Que les fausses légendes des premiers chrétiens n’ont point nui
à l’établissement de la religion chrétienne
[1].


Jésus-Christ avait permis que les faux évangiles se mêlassent aux véritables dès le commencement du christianisme ; et même, pour mieux exercer la foi des fidèles, les évangiles qu’on appelle aujourd’hui apocryphes précédèrent les quatre ouvrages sacrés qui sont aujourd’hui les fondements de notre foi ; cela est si vrai que les pères des premiers siècles citent presque toujours quelqu’un de ces évangiles qui ne subsistent plus. Barnabé, Clément, Ignace, enfin tous, jusqu’à Justin, ne citent que ces évangiles apocryphes. Clément, par exemple, dans le viiie chapitre, épître ii, s’exprime ainsi : « Le Seigneur dit dans son Évangile : Si vous ne gardez pas le petit, qui vous confiera le grand ? » Or ces paroles ne sont ni dans Matthieu, ni dans Marc, ni dans Luc, ni dans Jean.
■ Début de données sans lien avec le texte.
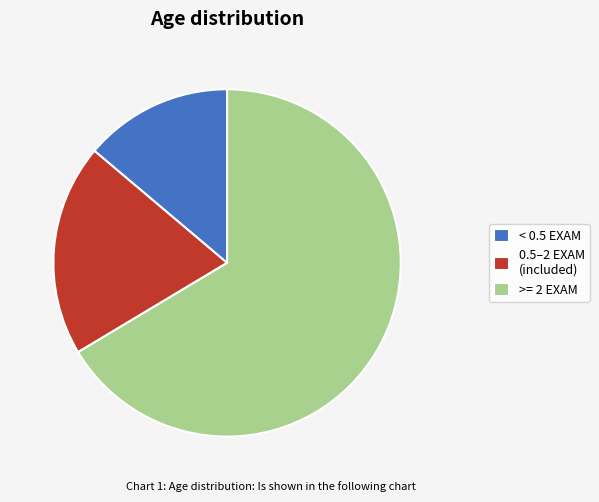

What is the smallest slice in the pie chart?

< 0.5 EXAM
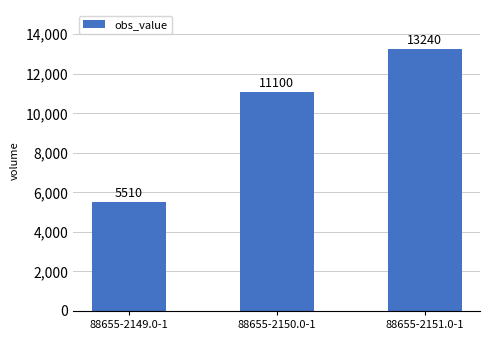

Reading left to right, transcribe all the data shown in this chart.

88655-2149.0-1=5510	88655-2150.0-1=11100	88655-2151.0-1=13240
Nous avons vingt exemples de pareilles citations.

Il est bien évident que dans les dix ou douze sectes qui partageaient les chrétiens dès le Ier siècle, un parti ne se prévalait pas des évangiles de ses adversaires, à moins que ce fût pour les combattre ; chacun n’apportait en preuves que les livres de

  1. Voyez, dans le Dictionnaire philosophique l’article Dioclétien.